**TASK REQUIREMENTS:**
Looking only at the lines below that contain "whether", give the number of them and no other text.

**EXTRACTED MATERIAL:**
== == ==

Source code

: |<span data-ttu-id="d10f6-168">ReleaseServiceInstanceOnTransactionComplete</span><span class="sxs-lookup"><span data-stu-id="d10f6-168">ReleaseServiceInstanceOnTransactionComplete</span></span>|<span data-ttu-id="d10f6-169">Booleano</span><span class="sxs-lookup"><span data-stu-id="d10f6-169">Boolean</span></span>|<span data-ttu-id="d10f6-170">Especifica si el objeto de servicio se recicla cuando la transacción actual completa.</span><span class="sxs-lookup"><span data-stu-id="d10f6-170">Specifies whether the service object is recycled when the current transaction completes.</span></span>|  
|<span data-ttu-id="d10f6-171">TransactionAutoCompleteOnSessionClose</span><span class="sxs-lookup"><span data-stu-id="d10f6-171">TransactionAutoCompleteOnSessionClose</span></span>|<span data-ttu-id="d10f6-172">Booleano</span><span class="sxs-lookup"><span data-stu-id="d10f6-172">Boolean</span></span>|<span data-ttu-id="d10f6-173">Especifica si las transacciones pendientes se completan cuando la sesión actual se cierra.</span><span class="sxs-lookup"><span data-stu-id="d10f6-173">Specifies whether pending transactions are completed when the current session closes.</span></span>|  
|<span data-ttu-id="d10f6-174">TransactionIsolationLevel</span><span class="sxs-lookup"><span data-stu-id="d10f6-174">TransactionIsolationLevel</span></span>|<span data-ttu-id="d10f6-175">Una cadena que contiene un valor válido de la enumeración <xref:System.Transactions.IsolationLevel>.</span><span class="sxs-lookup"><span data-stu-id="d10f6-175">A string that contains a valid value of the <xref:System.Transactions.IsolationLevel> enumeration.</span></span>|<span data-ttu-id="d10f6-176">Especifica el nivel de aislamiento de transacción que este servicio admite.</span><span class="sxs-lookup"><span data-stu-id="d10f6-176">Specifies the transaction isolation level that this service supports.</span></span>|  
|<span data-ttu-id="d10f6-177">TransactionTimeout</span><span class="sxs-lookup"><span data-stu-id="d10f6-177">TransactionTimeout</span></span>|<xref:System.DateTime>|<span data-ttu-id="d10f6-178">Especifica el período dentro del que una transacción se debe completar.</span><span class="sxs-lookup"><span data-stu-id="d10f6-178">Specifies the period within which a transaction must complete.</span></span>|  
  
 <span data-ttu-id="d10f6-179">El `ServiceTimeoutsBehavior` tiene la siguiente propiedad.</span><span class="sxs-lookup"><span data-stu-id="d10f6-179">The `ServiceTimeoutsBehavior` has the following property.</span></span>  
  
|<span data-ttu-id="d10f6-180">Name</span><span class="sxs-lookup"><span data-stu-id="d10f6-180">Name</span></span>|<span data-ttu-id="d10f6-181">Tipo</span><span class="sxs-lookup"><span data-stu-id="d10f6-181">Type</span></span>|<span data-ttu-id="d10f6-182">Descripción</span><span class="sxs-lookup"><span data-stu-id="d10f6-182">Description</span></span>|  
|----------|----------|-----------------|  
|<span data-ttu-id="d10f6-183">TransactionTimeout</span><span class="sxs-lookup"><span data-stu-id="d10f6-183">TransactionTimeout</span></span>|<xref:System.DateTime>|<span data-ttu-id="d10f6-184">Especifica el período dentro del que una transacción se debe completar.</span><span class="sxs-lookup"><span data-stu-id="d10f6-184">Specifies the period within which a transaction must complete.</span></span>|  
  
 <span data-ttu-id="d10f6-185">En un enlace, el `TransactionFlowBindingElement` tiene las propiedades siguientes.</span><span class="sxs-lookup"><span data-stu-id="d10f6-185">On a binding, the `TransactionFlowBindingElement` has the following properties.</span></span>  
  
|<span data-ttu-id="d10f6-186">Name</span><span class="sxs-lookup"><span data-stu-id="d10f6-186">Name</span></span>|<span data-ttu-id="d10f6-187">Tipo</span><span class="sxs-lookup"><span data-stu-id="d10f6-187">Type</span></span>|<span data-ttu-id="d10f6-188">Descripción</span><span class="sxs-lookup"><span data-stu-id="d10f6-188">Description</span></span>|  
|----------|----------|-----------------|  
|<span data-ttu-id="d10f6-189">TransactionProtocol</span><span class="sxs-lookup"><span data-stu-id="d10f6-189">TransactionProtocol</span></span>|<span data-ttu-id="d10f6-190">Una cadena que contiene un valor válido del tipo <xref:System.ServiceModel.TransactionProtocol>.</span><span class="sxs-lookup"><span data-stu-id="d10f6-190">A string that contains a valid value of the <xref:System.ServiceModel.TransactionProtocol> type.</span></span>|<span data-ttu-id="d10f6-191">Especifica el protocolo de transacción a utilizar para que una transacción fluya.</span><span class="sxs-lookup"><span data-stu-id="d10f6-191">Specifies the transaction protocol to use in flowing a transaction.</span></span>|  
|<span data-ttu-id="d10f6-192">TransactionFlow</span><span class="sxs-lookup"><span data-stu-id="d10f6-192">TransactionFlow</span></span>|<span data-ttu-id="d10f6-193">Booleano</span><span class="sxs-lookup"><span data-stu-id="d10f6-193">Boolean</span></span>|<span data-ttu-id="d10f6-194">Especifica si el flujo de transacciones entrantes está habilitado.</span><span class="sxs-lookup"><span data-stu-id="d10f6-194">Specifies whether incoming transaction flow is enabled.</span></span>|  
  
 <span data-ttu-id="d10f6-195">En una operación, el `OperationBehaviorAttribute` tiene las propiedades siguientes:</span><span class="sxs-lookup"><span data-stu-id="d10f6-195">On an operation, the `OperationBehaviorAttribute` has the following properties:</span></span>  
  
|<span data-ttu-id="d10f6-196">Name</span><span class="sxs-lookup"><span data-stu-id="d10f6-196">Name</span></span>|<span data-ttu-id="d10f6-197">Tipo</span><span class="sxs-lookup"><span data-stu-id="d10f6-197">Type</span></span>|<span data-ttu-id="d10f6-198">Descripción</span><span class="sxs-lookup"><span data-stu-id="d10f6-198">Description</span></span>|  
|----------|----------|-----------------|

== == ==

**OUTPUT FOR THIS TASK:**
3